--- START ---
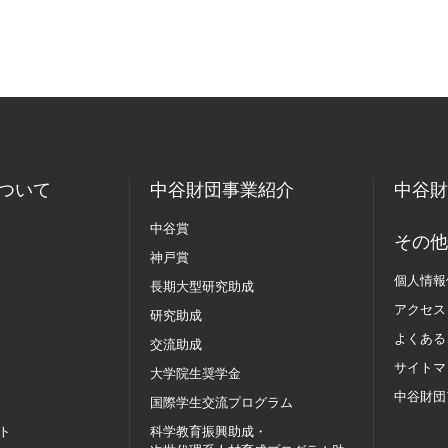
ついて
中谷財団事業紹介
中谷財
中谷賞
その他
神戸賞
個人情報
長期大型研究助成
アクセス
研究助成
よくある
交流助成
サイトマ
大学院生奨学金
中谷財団
国際学生交流
プログラム
ト
科学教育振興助成・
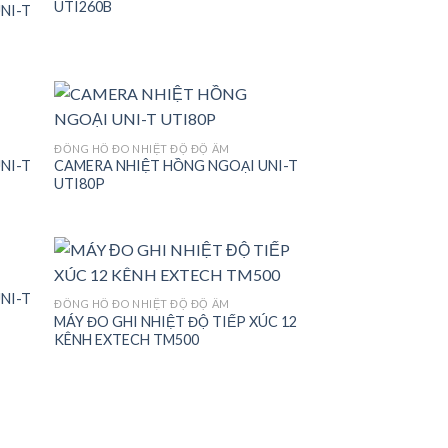
UTI260B
NI-T
 to
Add to
list
wishlist
ĐỒNG HỒ ĐO NHIỆT ĐỘ ĐỘ ẨM
NI-T
CAMERA NHIỆT HỒNG NGOẠI UNI-T
 to
Add to
UTI80P
list
wishlist
NI-T
ĐỒNG HỒ ĐO NHIỆT ĐỘ ĐỘ ẨM
MÁY ĐO GHI NHIỆT ĐỘ TIẾP XÚC 12
 to
Add to
KÊNH EXTECH TM500
list
wishlist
--- END ---
TASK DESCRIPTION:
If a line in the records above contains the string "NHIỆT", copy that line out.

WRITTEN RESPONSE:
ĐỒNG HỒ ĐO NHIỆT ĐỘ ĐỘ ẨM
CAMERA NHIỆT HỒNG NGOẠI UNI-T
ĐỒNG HỒ ĐO NHIỆT ĐỘ ĐỘ ẨM
MÁY ĐO GHI NHIỆT ĐỘ TIẾP XÚC 12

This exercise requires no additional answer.